Prohibit log falsification by improper logging in or logging out of the ELD, editing or proposing edits to gain on-duty time, or by other means such as tampering.

Adjust audit practices to review unassigned drive time daily, review for ELD falsification techniques, and to verify that "exempt" drivers are qualified for hours-of-service or ELD exemptions.

Define criteria for appropriate use of the "Personal Use" or "Yard Move" options on the ELD if these options are allowed by your company.

Empower, motivate, and reward employees to engage in safe behaviors based on ELD behavioral safety data.

You may discover gaps in your updated policies and procedures due to situational interpretations or regulatory changes that may occur. Periodically review and revise these "living" documents to keep them relevant, accurate, and ensure that policies remain compliant and aligned with the safety vision.

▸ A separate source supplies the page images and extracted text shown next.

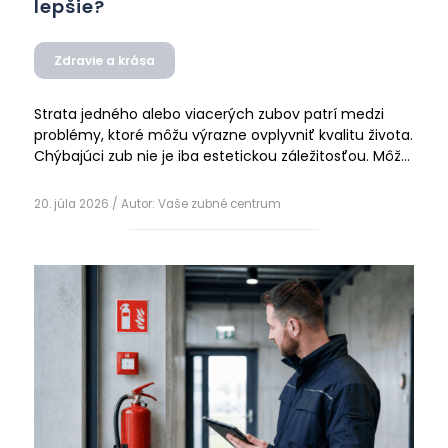
lepšie?
Zdravie a krása
Strata jedného alebo viacerých zubov patrí medzi
problémy, ktoré môžu výrazne ovplyvniť kvalitu života.
Chýbajúci zub nie je iba estetickou záležitosťou. Môže
mať vplyv na správne žuvanie, výslovnosť, postavenie
Čítať ďalej
ostatných zubov aj celkové zdravie ústnej dutiny...
20. júla 2026
/ Autor:
Vaše zubné centrum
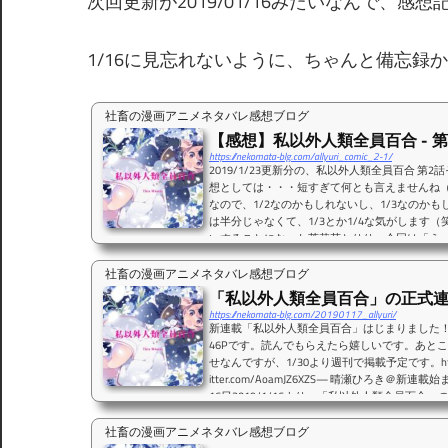
次回更新が2019/01/16みたいなんで、感
1/16に見忘れないように、ちゃんと備忘録
社畜の漫画アニメネタバレ感想ブログ
【感想】私以外人類全員百合 - 第
https://nekomata-blg.com/allyuri_comic_2-1/
2019/1/23更新分の、私以外人類全員百合 第
想としては・・・短すぎて何とも言えませんね（
なので、1/2なのかもしれないし、1/3なのか
は半分じゃなくて、1/3とか1/4な気がします
いすることになった茉莉花とりり。今回は「え
とクラスメイトに言われた・・・ってとこで終
社畜の漫画アニメネタバレ感想ブログ
正直な話、百合の漫画としてはここから美味し
後に期待するしかやることが...
「私以外人類全員百合」の正式
https://nekomata-blg.com/20190117_allyuri/
新連載「私以外人類全員百合」はじまりました！
46Pです。読んでもらえたら嬉しいです。あと
せなんですが、1/30より週刊で掲載予定です。https://t.
itter.com/AoamJZ6XZS— 晴瀬ひろき＠新連載始まる
16日2019/1/16より、「私以外人類全員百合
た！正式連載開始前は1話の冒頭16ページまで
社畜の漫画アニメネタバレ感想ブログ
正式連載開始をもって1話が全部読めるようにな
私は早速読ませて頂...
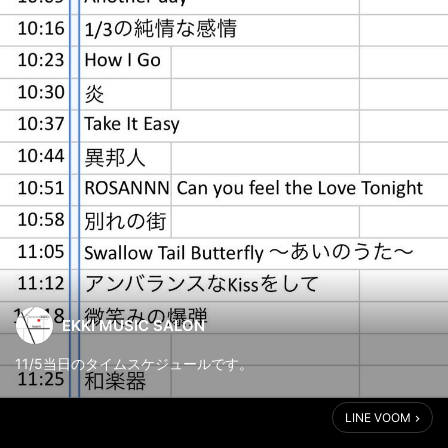
EKKI MUSIC SALON
11/5当日のタイムスケジュールです。
LINE VOOM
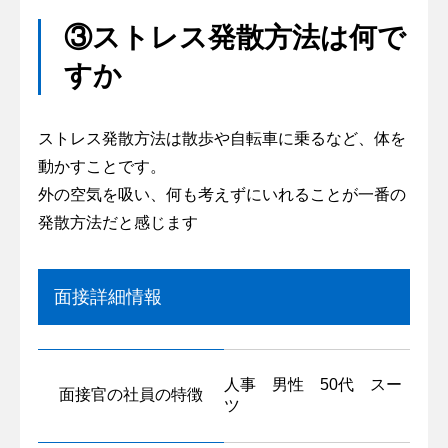
③ストレス発散方法は何で
すか
ストレス発散方法は散歩や自転車に乗るなど、体を
動かすことです。
外の空気を吸い、何も考えずにいれることが一番の
発散方法だと感じます
面接詳細情報
人事 男性 50代 スー
面接官の社員の特徴
ツ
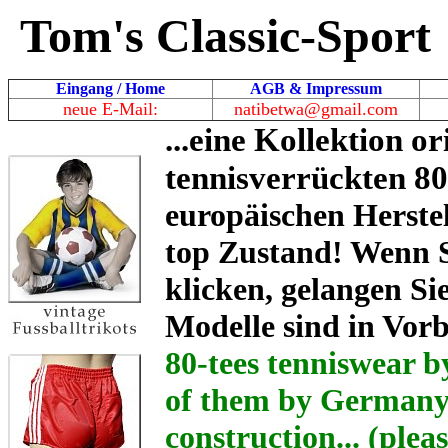
Tom's Classic-Sport
Eingang / Home
AGB & Impressum
neue E-Mail:
natibetwa@gmail.com
...eine Kollektion 
tennisverrückten 80
europäischen Herstel
top Zustand! Wenn S
klicken, gelangen Si
Modelle sind in Vorb
80-tees tenniswear 
of them by Germany 
construction... (pleas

3. Institutionalize ongoing communication. Safety leaders must contribute to the culture change by being a change agent, not just providing their technical expertise. Change agents ensure that safety dialogue occurs through several channels, including leadership updates, driver town halls, and periodic safety meetings, as well as use of social media, newsletters, and seasonal refresher training.

For people to take a significant change seriously, the consistent communication of expectations and standards is essential. Repetition of expected behavior coupled with an open-door policy that allows employees to express their concerns is a keystone process to sustaining and improving the safety culture.

4. Coach with behavior-based data. Reporting systems must provide actionable data that can be used to coach employees. ELDs will provide a deluge of data, creating a potential liability if not distilled to identify feedback that can be used to coach and hold people accountable. ELDs can provide data such as:

  • Hours-of-service limits' violations
  • Unassigned drive time
  • Hard braking events
  • Excessive speeding
  • Coasting out-of-gear time

Drivers, dispatchers, and leadership must not have ongoing friction in their communication. It is essential to place a priority on recognition for the achievement of desirable safety results in addition to coaching and/or discipline after safety events. Your drivers should have an expectation that feedback should as likely be a "Way to go!" or "Thank you" as it is "What happened?" and "How can we avoid it next time?"

5. Use recognition and rewards to sustain change. Discipline, recognition, and rewards determine how safety-related behavior is valued. The disciplinary policies define which behaviors must be corrected and which ones won't be tolerated. The desired behaviors should be clear for office and driver personnel.

Below are a couple of questions that can help engage drivers in the effort to improve the safety culture:

1. How do you describe our safety culture? Hopefully, they won't say things like "You just do what you're told" or "They just care about the stuff in the trailer." It is valuable, either way, to hear what is on their minds.

2. What one change would you make to improve our safety culture? Hopefully, they feel free to share their wisdom.

Strong safety cultures attract, retain, and reward safe drivers; conversely, cultures that allow unsafe or illegal operations attract less safe drivers. In other words, your culture can be a competitive advantage.

A safety reward system should reinforce safe behaviors to create safe habits and incentivize people to correct quickly or proactively avoid safety issues. ELDs can provide much, but not all, of the data needed to indicate when drivers are operating outside of safe parameters. Reports can also provide which dispatchers are proactive in using projected hours available to avoid service issues. Reward and recognition program costs are controllable. However, no one can state with certainty the costs and consequences of allowing unsafe habits to persist.

In conclusion, the five-step journey to adapt your safety culture to electronic logs can provide a framework within which you can improve your current efforts or use them as a guide for an "extreme makeover." Carrier leadership, customer service, dispatchers, drivers, maintenance, and safety personnel must be aligned and work as a team. The vision should be to transform the organization to a culture of shared values—a culture that people will not want to leave.